● Material for this exercise:
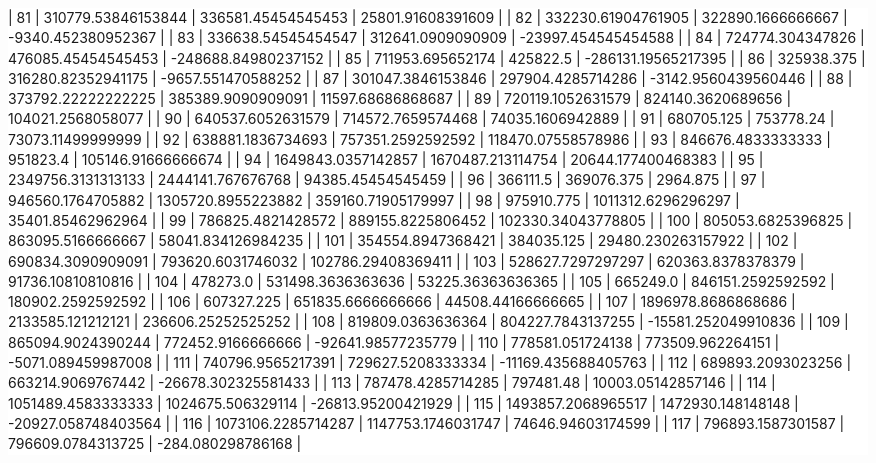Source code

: | 81 | 310779.53846153844 | 336581.45454545453 | 25801.91608391609 |
| 82 | 332230.61904761905 | 322890.1666666667 | -9340.452380952367 |
| 83 | 336638.54545454547 | 312641.0909090909 | -23997.454545454588 |
| 84 | 724774.304347826 | 476085.45454545453 | -248688.84980237152 |
| 85 | 711953.695652174 | 425822.5 | -286131.19565217395 |
| 86 | 325938.375 | 316280.82352941175 | -9657.551470588252 |
| 87 | 301047.3846153846 | 297904.4285714286 | -3142.9560439560446 |
| 88 | 373792.22222222225 | 385389.9090909091 | 11597.68686868687 |
| 89 | 720119.1052631579 | 824140.3620689656 | 104021.2568058077 |
| 90 | 640537.6052631579 | 714572.7659574468 | 74035.1606942889 |
| 91 | 680705.125 | 753778.24 | 73073.11499999999 |
| 92 | 638881.1836734693 | 757351.2592592592 | 118470.07558578986 |
| 93 | 846676.4833333333 | 951823.4 | 105146.91666666674 |
| 94 | 1649843.0357142857 | 1670487.213114754 | 20644.177400468383 |
| 95 | 2349756.3131313133 | 2444141.767676768 | 94385.45454545459 |
| 96 | 366111.5 | 369076.375 | 2964.875 |
| 97 | 946560.1764705882 | 1305720.8955223882 | 359160.71905179997 |
| 98 | 975910.775 | 1011312.6296296297 | 35401.85462962964 |
| 99 | 786825.4821428572 | 889155.8225806452 | 102330.34043778805 |
| 100 | 805053.6825396825 | 863095.5166666667 | 58041.834126984235 |
| 101 | 354554.8947368421 | 384035.125 | 29480.230263157922 |
| 102 | 690834.3090909091 | 793620.6031746032 | 102786.29408369411 |
| 103 | 528627.7297297297 | 620363.8378378379 | 91736.10810810816 |
| 104 | 478273.0 | 531498.3636363636 | 53225.36363636365 |
| 105 | 665249.0 | 846151.2592592592 | 180902.2592592592 |
| 106 | 607327.225 | 651835.6666666666 | 44508.44166666665 |
| 107 | 1896978.8686868686 | 2133585.121212121 | 236606.25252525252 |
| 108 | 819809.0363636364 | 804227.7843137255 | -15581.252049910836 |
| 109 | 865094.9024390244 | 772452.9166666666 | -92641.98577235779 |
| 110 | 778581.051724138 | 773509.962264151 | -5071.089459987008 |
| 111 | 740796.9565217391 | 729627.5208333334 | -11169.435688405763 |
| 112 | 689893.2093023256 | 663214.9069767442 | -26678.302325581433 |
| 113 | 787478.4285714285 | 797481.48 | 10003.05142857146 |
| 114 | 1051489.4583333333 | 1024675.506329114 | -26813.95200421929 |
| 115 | 1493857.2068965517 | 1472930.148148148 | -20927.058748403564 |
| 116 | 1073106.2285714287 | 1147753.1746031747 | 74646.94603174599 |
| 117 | 796893.1587301587 | 796609.0784313725 | -284.080298786168 |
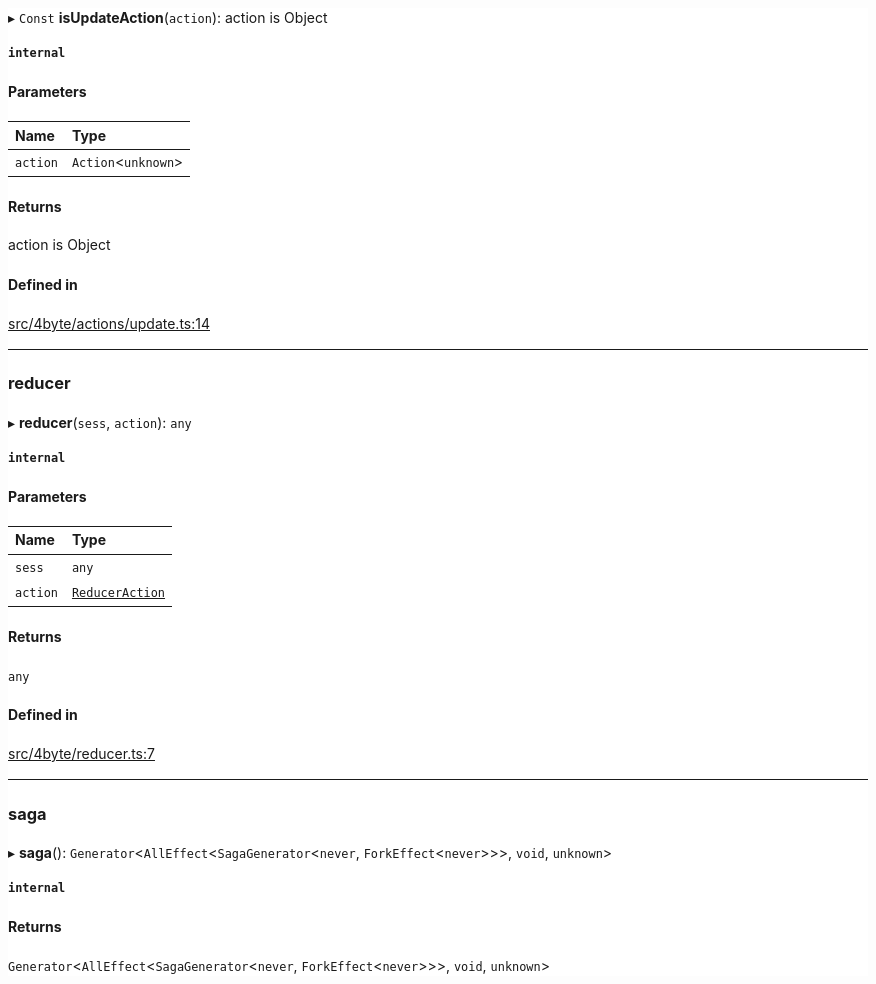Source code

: ▸ `Const` **isUpdateAction**(`action`): action is Object

**`internal`**

#### Parameters

| Name     | Type                 |
| :------- | :------------------- |
| `action` | `Action`<`unknown`\> |

#### Returns

action is Object

#### Defined in

[src/4byte/actions/update.ts:14](https://github.com/leovigna/web3-redux/blob/eb7b6c0/src/4byte/actions/update.ts#L14)

---

### reducer

▸ **reducer**(`sess`, `action`): `any`

**`internal`**

#### Parameters

| Name     | Type                                      |
| :------- | :---------------------------------------- |
| `sess`   | `any`                                     |
| `action` | [`ReducerAction`](4Byte.md#reduceraction) |

#### Returns

`any`

#### Defined in

[src/4byte/reducer.ts:7](https://github.com/leovigna/web3-redux/blob/eb7b6c0/src/4byte/reducer.ts#L7)

---

### saga

▸ **saga**(): `Generator`<`AllEffect`<`SagaGenerator`<`never`, `ForkEffect`<`never`\>\>\>, `void`, `unknown`\>

**`internal`**

#### Returns

`Generator`<`AllEffect`<`SagaGenerator`<`never`, `ForkEffect`<`never`\>\>\>, `void`, `unknown`\>
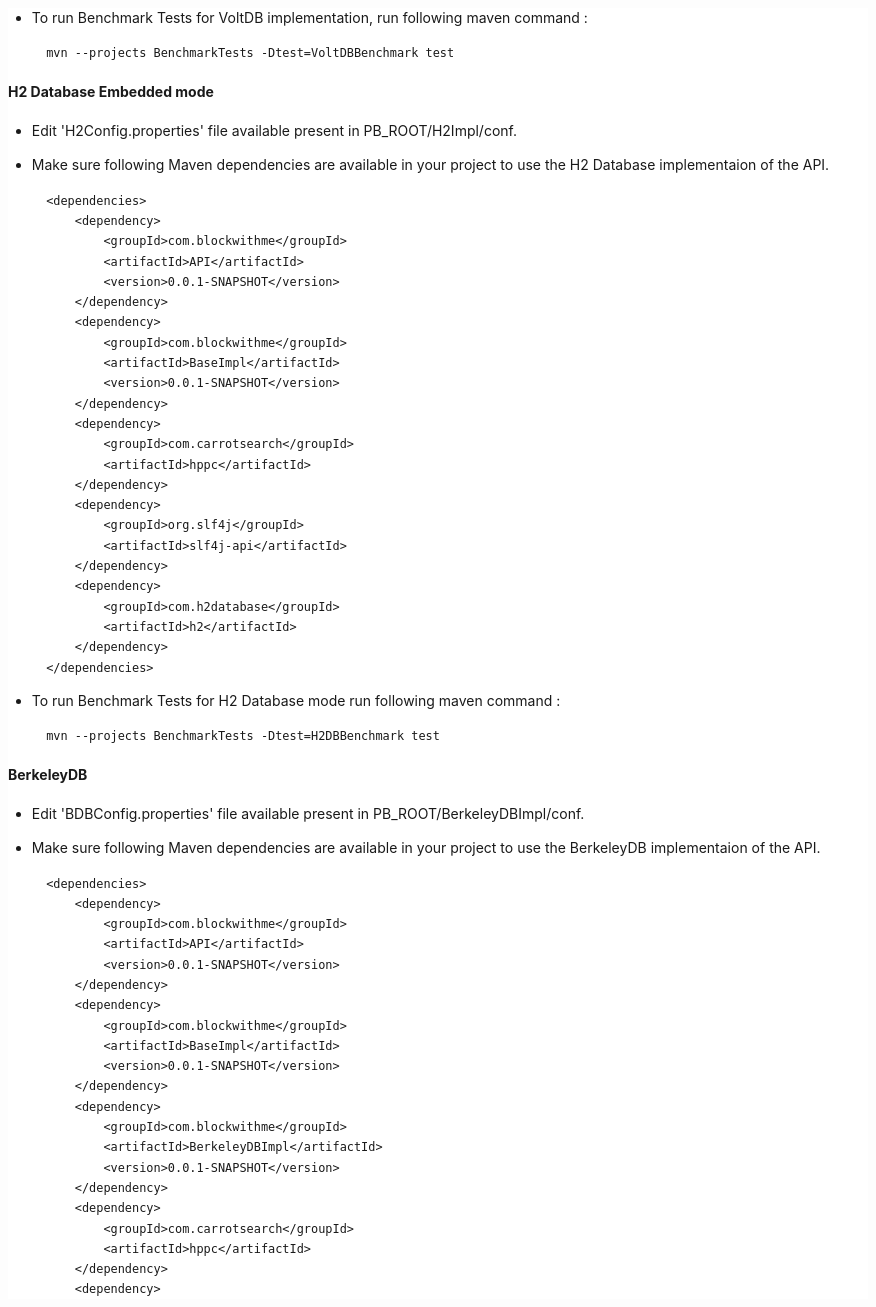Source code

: 
* To run Benchmark Tests for VoltDB implementation, run following maven command :
	
		mvn --projects BenchmarkTests -Dtest=VoltDBBenchmark test

#### H2 Database Embedded mode

* Edit 'H2Config.properties' file available present in PB_ROOT/H2Impl/conf.
* Make sure following Maven dependencies are available in your project to use the H2 Database implementaion of the API. 

		<dependencies>
			<dependency>
				<groupId>com.blockwithme</groupId>
				<artifactId>API</artifactId>
				<version>0.0.1-SNAPSHOT</version>
			</dependency>
			<dependency>
				<groupId>com.blockwithme</groupId>
				<artifactId>BaseImpl</artifactId>
				<version>0.0.1-SNAPSHOT</version>
			</dependency>
			<dependency>
				<groupId>com.carrotsearch</groupId>
				<artifactId>hppc</artifactId>
			</dependency>
			<dependency>
				<groupId>org.slf4j</groupId>
				<artifactId>slf4j-api</artifactId>
			</dependency>
			<dependency>
				<groupId>com.h2database</groupId>
				<artifactId>h2</artifactId>
			</dependency>
		</dependencies>

* To run Benchmark Tests for H2 Database mode run following maven command :
	
		mvn --projects BenchmarkTests -Dtest=H2DBBenchmark test

#### BerkeleyDB

* Edit 'BDBConfig.properties' file available present in PB_ROOT/BerkeleyDBImpl/conf.
* Make sure following Maven dependencies are available in your project to use the BerkeleyDB implementaion of the API. 
	
		<dependencies>
			<dependency>
				<groupId>com.blockwithme</groupId>
				<artifactId>API</artifactId>
				<version>0.0.1-SNAPSHOT</version>
			</dependency>
			<dependency>
				<groupId>com.blockwithme</groupId>
				<artifactId>BaseImpl</artifactId>
				<version>0.0.1-SNAPSHOT</version>
			</dependency>
			<dependency>
				<groupId>com.blockwithme</groupId>
				<artifactId>BerkeleyDBImpl</artifactId>
				<version>0.0.1-SNAPSHOT</version>
			</dependency>
			<dependency>
				<groupId>com.carrotsearch</groupId>
				<artifactId>hppc</artifactId>
			</dependency>
			<dependency>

● Exercise directions: Check each line above for the word "mode", and give only the number of lines that contain it.

● Problem solution: 2